# First try at cider.. May have failed



## rookiemistakes (7/8/18)

So I put the Brew together on the 27th July.. 21L apple juice, 2L pear nectar boxed, 1kg dextrose, 250g lactose and a pkt of mad millie cider yeast (1.055sg).. The airlock wasn't bubbling so I freaked a little and pitched some yeast from a beer brew I had earlier... Realised that I'm a dick and the lid doesn't seal properly... It is now down to 1.000 g (1.010 yesterday), smells funky as [emoji23]... How and when will I know if I ruined it? Also I'm bottling into 750ml king browns, can I put 2x carb drops in each without explosions? Cheers


----------



## aster1 (7/8/18)

rookiemistakes said:


> Also I'm bottling into 750ml king browns, can I put 2x carb drops in each without explosions?


At 1.000 you have little sugar left in the wort, should be fine using 2 drops per tallies, you will have a very dry cider with that low reading, hopefully the lactose will help some. And also with those reading you have a 7.2% cider... a real party starter.


rookiemistakes said:


> smells funky as
> 
> 
> 
> ...


Smells funky... what does this mean? smell bad? smells off? or just a bit weird? Have a taste (if it doesn't smell horrible) and that will give you a good idea if your gonna enjoy it after carbonation.


----------



## wareemba (5/9/18)

if it tastes bad, turf it...


----------



## nvs-brews (6/9/18)

rookiemistakes said:


> So I put the Brew together on the 27th July.. 21L apple juice, 2L pear nectar boxed, 1kg dextrose, 250g lactose and a pkt of mad millie cider yeast (1.055sg).. The airlock wasn't bubbling so I freaked a little and pitched some yeast from a beer brew I had earlier... Realised that I'm a dick and the lid doesn't seal properly... It is now down to 1.000 g (1.010 yesterday), smells funky as [emoji23]... How and when will I know if I ruined it? Also I'm bottling into 750ml king browns, can I put 2x carb drops in each without explosions? Cheers




Nah don't turf it yet. Cider usually smells like ass. Go by the taste, if it tastes like shit then maybe. So the best way to know is by taste, that will change with carbonation, but it will give you a good indication.
2 drops pre 750ml is great. Exactly like beer.

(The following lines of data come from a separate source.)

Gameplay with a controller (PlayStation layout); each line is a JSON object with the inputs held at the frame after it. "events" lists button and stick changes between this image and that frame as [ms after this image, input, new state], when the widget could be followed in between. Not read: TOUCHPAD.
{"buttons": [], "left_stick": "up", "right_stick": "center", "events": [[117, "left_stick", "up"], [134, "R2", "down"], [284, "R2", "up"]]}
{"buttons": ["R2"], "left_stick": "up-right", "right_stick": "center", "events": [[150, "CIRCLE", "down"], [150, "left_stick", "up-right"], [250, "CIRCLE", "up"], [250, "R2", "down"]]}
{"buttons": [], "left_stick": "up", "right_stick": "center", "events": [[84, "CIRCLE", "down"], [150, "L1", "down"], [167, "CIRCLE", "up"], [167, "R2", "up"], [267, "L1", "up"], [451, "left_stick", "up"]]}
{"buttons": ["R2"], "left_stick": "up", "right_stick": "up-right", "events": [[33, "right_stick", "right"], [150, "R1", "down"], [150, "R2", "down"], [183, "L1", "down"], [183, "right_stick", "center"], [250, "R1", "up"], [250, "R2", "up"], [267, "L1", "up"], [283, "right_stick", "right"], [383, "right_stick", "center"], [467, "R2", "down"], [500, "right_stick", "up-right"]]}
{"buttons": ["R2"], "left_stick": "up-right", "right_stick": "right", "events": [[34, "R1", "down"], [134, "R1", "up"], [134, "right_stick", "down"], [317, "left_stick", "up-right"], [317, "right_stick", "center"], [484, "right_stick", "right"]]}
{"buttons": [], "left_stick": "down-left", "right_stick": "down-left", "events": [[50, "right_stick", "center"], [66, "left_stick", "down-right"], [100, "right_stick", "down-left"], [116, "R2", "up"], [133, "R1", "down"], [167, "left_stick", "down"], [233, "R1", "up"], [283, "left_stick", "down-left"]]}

Dextrose in cider in generally not needed, it usually ferments well and ends dry. Just using apple juice alone will get you a 4-4.5% cider. I guess you could use dextrose again if you want it to be dry and strong.. if not add some apple sauce or other fermentable fruits that will leave some fruit taste behind


----------



## Thomas Wood (6/9/18)

Everyone reckons my latest cider smells like a toilet (I don't think it's that bad), but no one can fault the taste!


----------